‘Fighting for everybody’: After protesters march to City Hall, Athens commission puts nondiscrimination ordinance on agenda
Members of the Athens and University of Georgia communities gathered at the Arch on Tuesday to protest and march for an ordinance aimed at curbing discrimination in the county.
At the demonstration, which was organized by the Athens Anti-Discrimination Movement and Athens for Everyone, about 100 people held up signs with messages such as “Black Lives Matter,” chanted and sang about equality in an effort to urge the Athens-Clarke County commission to address the nondiscrimination effort.

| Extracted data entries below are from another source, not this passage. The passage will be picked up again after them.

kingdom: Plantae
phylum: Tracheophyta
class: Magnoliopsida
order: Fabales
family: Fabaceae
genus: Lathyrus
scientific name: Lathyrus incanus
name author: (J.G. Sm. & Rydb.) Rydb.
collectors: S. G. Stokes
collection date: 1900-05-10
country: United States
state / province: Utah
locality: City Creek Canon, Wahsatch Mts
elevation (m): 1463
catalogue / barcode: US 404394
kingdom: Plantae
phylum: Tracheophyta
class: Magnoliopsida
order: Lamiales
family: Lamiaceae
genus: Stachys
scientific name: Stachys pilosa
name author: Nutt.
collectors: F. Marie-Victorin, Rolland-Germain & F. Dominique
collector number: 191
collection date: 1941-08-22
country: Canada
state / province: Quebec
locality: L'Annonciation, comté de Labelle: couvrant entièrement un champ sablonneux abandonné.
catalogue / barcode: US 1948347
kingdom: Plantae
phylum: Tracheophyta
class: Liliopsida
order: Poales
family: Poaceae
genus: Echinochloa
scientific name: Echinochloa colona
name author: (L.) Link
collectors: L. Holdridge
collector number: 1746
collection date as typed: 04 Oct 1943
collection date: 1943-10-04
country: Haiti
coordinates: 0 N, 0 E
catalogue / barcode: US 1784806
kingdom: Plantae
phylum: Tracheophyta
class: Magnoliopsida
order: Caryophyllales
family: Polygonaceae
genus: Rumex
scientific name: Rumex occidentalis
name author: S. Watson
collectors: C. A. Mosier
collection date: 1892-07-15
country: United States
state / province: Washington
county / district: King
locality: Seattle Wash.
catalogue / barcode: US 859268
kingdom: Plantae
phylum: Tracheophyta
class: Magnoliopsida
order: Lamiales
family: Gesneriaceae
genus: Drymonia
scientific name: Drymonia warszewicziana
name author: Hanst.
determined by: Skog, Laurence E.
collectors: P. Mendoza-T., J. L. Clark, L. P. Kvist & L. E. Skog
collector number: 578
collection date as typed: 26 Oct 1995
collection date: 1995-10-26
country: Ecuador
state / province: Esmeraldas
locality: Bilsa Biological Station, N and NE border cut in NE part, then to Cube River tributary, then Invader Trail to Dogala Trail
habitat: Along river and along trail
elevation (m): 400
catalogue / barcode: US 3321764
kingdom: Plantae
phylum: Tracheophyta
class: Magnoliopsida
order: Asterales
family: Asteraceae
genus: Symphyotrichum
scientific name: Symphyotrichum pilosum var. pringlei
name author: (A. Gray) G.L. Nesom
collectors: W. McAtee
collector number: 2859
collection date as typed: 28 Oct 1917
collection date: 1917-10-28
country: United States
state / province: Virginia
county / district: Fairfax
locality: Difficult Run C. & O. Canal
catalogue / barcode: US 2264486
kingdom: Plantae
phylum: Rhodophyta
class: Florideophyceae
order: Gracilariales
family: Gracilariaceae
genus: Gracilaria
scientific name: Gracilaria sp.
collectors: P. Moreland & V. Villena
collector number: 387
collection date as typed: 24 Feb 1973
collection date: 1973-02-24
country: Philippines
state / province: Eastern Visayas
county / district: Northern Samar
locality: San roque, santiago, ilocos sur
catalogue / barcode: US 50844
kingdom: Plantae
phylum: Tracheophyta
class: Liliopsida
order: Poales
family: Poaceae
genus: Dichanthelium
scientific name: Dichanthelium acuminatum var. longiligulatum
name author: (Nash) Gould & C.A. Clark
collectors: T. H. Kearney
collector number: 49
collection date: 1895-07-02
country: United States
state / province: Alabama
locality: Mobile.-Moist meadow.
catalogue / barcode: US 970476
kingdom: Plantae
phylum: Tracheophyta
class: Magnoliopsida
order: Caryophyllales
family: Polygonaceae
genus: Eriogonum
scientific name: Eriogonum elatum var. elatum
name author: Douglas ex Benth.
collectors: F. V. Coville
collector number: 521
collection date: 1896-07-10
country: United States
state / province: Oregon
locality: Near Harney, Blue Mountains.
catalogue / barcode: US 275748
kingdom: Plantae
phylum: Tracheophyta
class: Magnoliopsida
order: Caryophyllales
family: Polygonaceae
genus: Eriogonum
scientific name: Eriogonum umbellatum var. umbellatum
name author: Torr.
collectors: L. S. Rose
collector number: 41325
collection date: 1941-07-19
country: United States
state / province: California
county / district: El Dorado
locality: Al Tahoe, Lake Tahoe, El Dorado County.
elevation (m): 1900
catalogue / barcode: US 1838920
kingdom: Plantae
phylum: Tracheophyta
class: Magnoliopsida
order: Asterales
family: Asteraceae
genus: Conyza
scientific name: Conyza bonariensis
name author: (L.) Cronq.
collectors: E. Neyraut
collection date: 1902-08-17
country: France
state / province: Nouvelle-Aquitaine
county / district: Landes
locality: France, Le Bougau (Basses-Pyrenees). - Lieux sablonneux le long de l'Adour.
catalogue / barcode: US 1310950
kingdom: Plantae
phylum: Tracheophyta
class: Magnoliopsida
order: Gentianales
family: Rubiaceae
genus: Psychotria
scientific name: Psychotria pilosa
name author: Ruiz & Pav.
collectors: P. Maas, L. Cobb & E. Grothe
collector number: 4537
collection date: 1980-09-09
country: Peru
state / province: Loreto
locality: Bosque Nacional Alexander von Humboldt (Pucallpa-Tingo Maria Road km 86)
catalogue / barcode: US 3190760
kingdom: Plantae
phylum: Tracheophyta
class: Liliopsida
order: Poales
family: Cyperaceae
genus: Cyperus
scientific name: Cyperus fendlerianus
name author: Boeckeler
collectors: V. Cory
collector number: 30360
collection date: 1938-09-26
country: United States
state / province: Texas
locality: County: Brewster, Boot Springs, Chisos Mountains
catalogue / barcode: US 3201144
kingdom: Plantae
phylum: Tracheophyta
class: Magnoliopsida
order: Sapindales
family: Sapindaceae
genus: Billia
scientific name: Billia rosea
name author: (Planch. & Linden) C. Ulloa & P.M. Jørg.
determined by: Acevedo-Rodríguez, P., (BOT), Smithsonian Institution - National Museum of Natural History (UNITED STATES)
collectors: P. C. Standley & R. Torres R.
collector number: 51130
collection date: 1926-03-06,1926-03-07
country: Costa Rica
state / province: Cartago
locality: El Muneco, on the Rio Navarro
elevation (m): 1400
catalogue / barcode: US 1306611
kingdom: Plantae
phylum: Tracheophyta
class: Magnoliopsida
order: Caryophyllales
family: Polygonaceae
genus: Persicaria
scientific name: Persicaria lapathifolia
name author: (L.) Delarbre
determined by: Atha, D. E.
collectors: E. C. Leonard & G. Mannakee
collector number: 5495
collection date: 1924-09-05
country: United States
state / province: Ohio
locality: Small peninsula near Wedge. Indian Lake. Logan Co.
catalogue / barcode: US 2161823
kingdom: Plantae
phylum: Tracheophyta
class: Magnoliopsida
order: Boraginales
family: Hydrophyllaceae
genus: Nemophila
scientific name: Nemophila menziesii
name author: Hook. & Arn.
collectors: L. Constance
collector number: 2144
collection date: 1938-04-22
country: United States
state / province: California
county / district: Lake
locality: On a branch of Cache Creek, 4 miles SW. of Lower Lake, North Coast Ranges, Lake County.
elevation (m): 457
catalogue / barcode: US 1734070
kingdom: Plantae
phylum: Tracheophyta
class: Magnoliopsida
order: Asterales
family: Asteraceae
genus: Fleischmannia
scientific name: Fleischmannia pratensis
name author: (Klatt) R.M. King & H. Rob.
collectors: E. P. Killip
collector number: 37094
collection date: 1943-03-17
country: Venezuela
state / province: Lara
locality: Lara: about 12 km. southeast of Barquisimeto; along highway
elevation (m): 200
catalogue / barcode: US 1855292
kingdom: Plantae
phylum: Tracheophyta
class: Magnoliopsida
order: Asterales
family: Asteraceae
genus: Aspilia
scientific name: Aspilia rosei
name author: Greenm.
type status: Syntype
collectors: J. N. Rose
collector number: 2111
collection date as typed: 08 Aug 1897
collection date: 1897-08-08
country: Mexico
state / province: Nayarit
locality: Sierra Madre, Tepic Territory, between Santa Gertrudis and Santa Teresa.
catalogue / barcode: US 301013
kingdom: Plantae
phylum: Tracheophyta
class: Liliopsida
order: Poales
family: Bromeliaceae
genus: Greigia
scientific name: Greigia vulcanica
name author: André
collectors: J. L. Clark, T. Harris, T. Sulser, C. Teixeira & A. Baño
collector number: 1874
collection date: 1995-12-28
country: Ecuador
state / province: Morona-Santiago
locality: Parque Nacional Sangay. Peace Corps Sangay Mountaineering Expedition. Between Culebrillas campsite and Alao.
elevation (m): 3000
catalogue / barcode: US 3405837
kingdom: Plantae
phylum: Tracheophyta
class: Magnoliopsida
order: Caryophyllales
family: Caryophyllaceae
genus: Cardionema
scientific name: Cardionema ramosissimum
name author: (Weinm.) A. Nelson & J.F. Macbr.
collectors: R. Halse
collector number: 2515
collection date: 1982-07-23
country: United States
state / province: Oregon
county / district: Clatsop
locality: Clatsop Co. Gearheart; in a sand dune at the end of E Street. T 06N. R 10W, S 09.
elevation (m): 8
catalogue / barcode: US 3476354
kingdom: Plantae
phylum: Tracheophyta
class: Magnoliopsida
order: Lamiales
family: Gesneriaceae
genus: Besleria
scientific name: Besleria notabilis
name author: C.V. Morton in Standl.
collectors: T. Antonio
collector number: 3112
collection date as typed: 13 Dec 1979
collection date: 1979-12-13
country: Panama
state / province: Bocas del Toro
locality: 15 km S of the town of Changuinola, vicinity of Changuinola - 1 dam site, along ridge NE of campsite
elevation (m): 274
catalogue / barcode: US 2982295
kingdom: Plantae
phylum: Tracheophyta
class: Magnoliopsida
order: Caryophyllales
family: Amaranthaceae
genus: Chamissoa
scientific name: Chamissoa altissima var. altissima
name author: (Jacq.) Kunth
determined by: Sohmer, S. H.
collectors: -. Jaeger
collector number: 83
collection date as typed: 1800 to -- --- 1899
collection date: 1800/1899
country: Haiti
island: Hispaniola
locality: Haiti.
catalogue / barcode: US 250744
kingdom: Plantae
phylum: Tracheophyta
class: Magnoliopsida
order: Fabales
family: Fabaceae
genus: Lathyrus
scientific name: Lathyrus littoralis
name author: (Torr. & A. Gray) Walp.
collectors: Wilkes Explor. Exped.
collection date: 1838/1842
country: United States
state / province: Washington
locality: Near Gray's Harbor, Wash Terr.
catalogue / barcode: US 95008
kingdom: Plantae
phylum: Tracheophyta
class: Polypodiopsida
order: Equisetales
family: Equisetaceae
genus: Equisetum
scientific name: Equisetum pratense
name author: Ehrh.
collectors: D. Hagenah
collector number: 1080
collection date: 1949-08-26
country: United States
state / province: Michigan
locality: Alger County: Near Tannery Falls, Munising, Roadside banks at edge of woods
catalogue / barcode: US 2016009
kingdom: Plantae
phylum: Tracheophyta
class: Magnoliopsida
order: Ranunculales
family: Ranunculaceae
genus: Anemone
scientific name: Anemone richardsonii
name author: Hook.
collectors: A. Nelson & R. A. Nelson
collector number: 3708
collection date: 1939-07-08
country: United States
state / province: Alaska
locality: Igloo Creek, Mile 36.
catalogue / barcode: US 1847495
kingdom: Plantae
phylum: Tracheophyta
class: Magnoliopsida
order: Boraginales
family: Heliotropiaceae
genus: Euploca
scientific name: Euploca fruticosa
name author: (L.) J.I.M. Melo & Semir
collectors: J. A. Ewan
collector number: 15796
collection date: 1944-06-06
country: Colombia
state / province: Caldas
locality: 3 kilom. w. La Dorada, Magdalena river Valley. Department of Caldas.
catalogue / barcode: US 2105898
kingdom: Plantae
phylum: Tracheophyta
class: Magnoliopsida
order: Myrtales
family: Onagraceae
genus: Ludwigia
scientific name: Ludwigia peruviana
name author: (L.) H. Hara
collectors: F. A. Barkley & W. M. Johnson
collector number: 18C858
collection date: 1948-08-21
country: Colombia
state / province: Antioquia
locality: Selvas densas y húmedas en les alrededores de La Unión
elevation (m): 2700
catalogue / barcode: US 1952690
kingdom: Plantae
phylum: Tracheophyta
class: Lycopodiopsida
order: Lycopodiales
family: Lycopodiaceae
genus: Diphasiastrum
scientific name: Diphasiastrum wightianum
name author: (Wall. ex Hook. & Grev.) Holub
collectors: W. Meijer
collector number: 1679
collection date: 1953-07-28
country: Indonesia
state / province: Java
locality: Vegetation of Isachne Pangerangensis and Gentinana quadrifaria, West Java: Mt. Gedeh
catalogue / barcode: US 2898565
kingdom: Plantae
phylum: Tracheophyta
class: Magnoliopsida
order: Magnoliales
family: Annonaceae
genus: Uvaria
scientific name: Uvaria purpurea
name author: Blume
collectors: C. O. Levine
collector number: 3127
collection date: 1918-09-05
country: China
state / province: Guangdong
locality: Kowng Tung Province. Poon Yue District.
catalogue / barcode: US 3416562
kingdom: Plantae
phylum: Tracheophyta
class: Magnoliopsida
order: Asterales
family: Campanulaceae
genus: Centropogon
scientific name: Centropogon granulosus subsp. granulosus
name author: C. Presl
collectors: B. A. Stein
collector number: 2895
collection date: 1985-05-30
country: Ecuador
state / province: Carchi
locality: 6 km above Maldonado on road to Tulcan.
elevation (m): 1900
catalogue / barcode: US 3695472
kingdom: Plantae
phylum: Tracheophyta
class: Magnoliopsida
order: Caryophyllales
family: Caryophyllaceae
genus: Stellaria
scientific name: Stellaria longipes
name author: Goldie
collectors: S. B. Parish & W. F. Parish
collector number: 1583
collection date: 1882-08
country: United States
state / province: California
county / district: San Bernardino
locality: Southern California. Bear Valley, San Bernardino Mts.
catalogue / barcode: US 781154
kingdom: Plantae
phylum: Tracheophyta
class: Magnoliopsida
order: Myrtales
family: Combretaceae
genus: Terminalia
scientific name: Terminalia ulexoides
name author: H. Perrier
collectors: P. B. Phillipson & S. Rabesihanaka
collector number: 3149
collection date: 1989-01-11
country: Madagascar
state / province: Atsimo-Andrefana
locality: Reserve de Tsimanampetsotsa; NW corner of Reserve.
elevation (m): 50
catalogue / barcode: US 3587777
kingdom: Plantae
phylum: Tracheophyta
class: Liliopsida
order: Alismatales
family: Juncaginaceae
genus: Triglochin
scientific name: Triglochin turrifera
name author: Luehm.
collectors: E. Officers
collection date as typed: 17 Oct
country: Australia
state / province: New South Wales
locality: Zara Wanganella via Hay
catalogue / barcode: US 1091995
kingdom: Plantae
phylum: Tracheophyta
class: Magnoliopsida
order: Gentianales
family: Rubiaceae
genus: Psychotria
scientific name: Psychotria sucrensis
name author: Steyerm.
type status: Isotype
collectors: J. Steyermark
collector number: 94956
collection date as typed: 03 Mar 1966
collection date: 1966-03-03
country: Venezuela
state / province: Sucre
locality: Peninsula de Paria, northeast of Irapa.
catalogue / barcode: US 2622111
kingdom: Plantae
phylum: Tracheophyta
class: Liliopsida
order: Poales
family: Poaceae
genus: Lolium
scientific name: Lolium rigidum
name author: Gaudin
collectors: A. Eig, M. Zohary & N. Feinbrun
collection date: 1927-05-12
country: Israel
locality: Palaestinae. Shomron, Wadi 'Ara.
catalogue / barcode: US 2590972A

The proposed ordinance would, at least, require bars and restaurants to post dress codes and private event dates at the door. Since its inception in January, several people in the Athens and UGA communities have voiced their support not only for the measure, but also an amendment creating a civil rights committee that would help address future acts of discrimination in the county. However, Mayor Nancy Denson has twice removed the ordinance from the commission’s agenda—once in August and once in September.
The goal of Tuesday night’s protest, which ended with a march to City Hall, where the October commission meeting was set to take place, was to try to get Mayor Denson to put the updated ordinance back on the agenda, according to Heidi Elrod, a member of the Athens Anti-Discrimination Movement.
“Right now, they’re trying to pass a bar admittance ordinance, and we want an anti-discrimination ordinance to cover not just bars, but discrimination in other Athens businesses,” she said.
After Tuesday’s protest, Athens is one step closer to reaching that ideal.
Following the march, protesters entered City Hall during the commission meeting and demanded Mayor Denson put the ordinance on the agenda for next month’s meeting. Within the first half hour, she announced that she would.
Tuesday’s win for the Athens Anti-Discrimination Movement comes after months of commissioners debating whether or not to broaden the ordinance to create more than additional regulations for bars. Meka Pattman, also a member of the Athens Anti-Discrimination Movement, agreed with Elrod on expanding the ordinance, but also said one of the biggest issues facing African Americans in Athens is discrimination at businesses downtown.
“I just think we should all be able to come together, no matter if you’re a UGA student, no matter if you’re retired — if you want to go to a bar, hell, let them in!” she said at the protest.
Tim Denson, president of Athens for Everyone, said a civil rights committee could ensure that discriminatory issues are dealt with before they even happen.
“This would be an entity that would basically study the health of human relations in our county and make recommendations about how it could be improved and about how issues could be addressed,” he said.
The next county commission meeting is Nov. 1 at 7 p.m. It is open to the public and can also be viewed online.
This article is an assignment for an Advanced Writing and Reporting class in the Grady College of Journalism and Mass Communication at the University of Georgia.